Reproduce the material below word for word, omitting the pictures.

# DATASET RECORDS

----

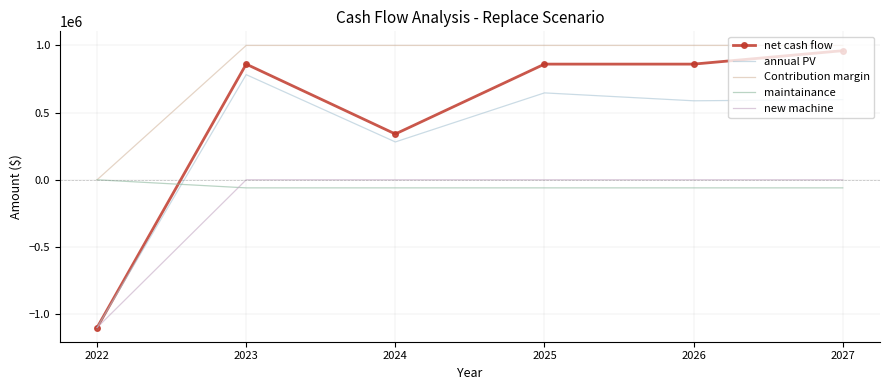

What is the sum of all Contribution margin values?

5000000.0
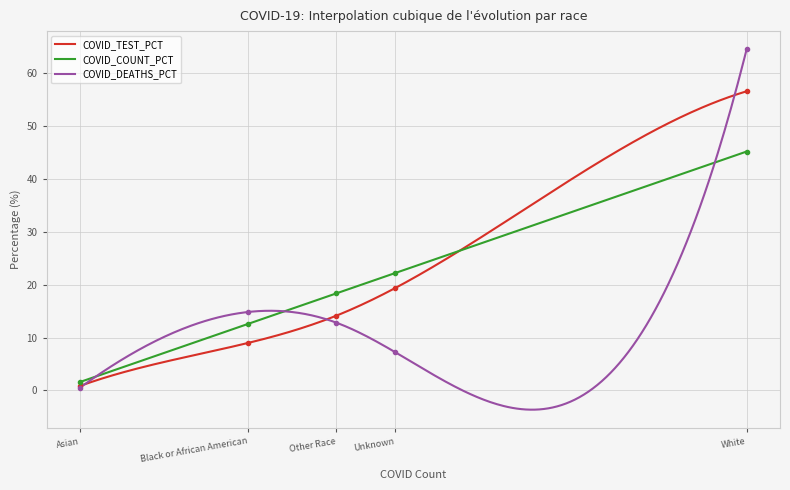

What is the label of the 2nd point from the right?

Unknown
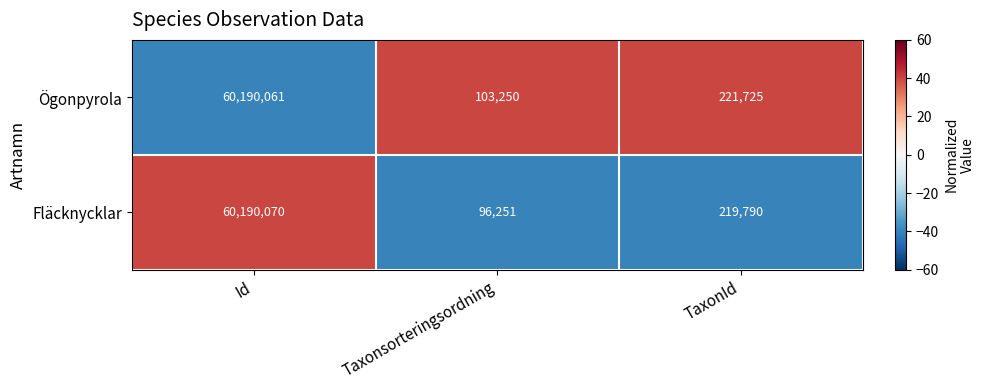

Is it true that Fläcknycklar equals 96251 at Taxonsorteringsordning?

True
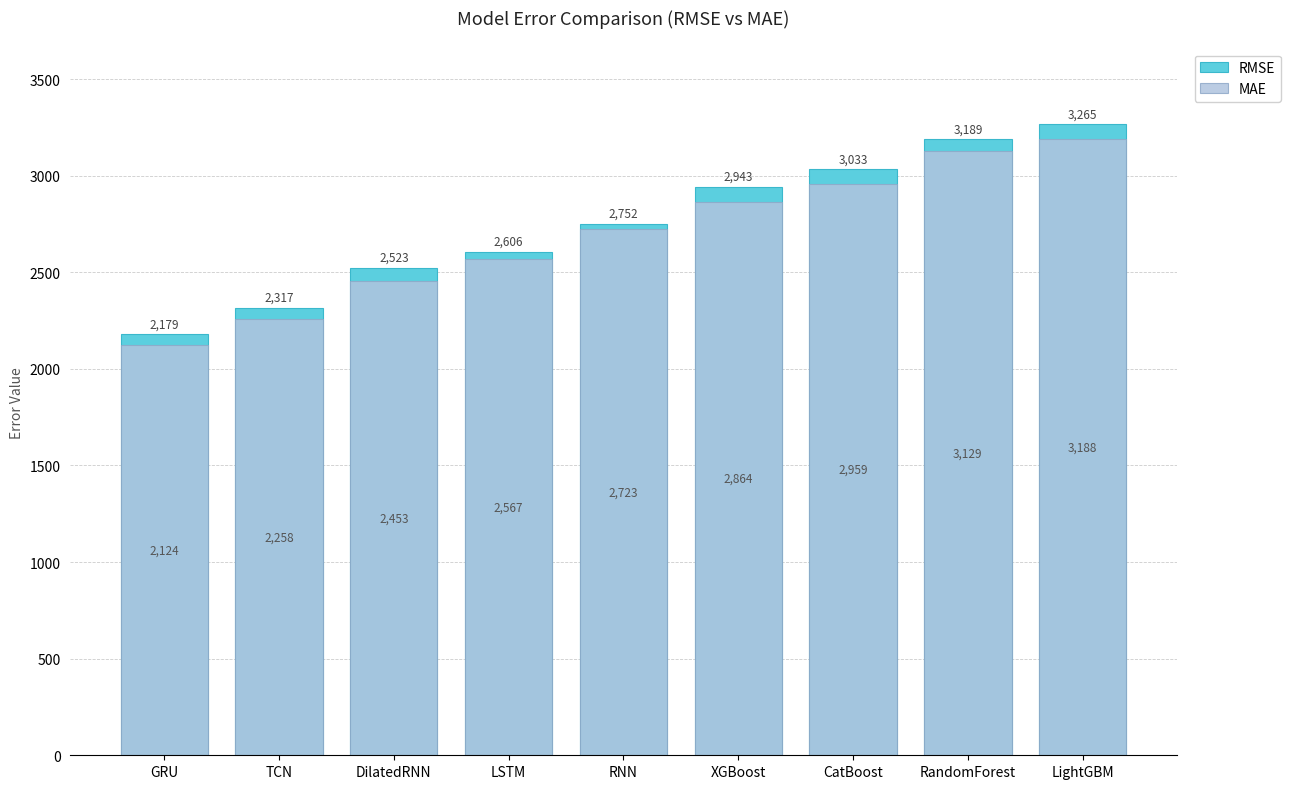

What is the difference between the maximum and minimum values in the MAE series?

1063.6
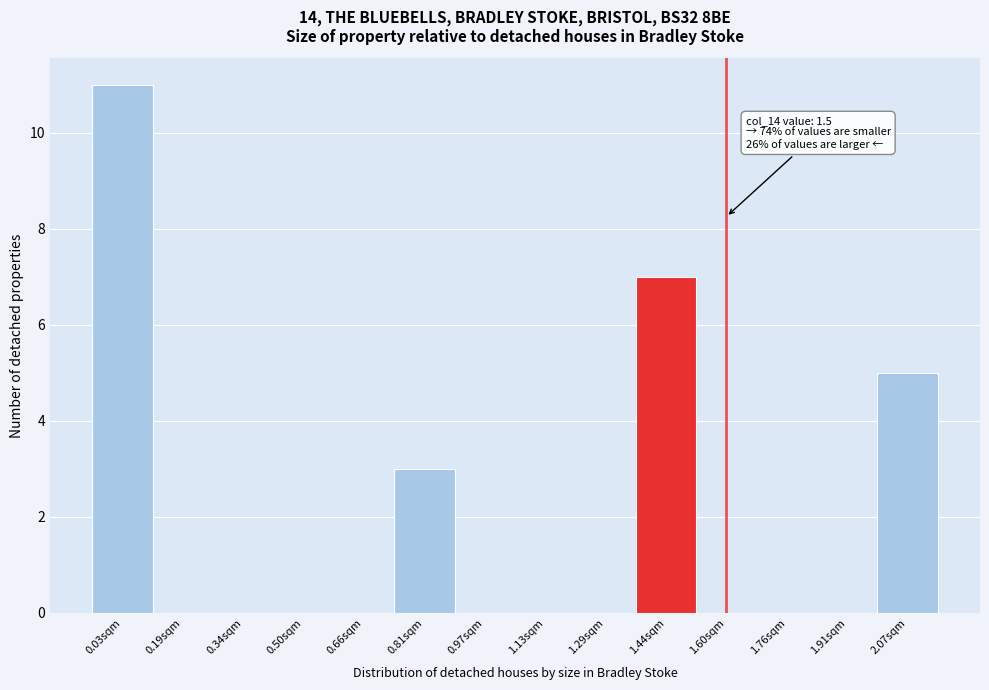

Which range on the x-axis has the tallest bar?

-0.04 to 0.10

----

# WRITTEN SOLUTION
What is the sum of all Contribution margin values?

5000000.0

What is the label of the 2nd point from the right?

Unknown

Is it true that Fläcknycklar equals 96251 at Taxonsorteringsordning?

True

What is the difference between the maximum and minimum values in the MAE series?

1063.6

Which range on the x-axis has the tallest bar?

-0.04 to 0.10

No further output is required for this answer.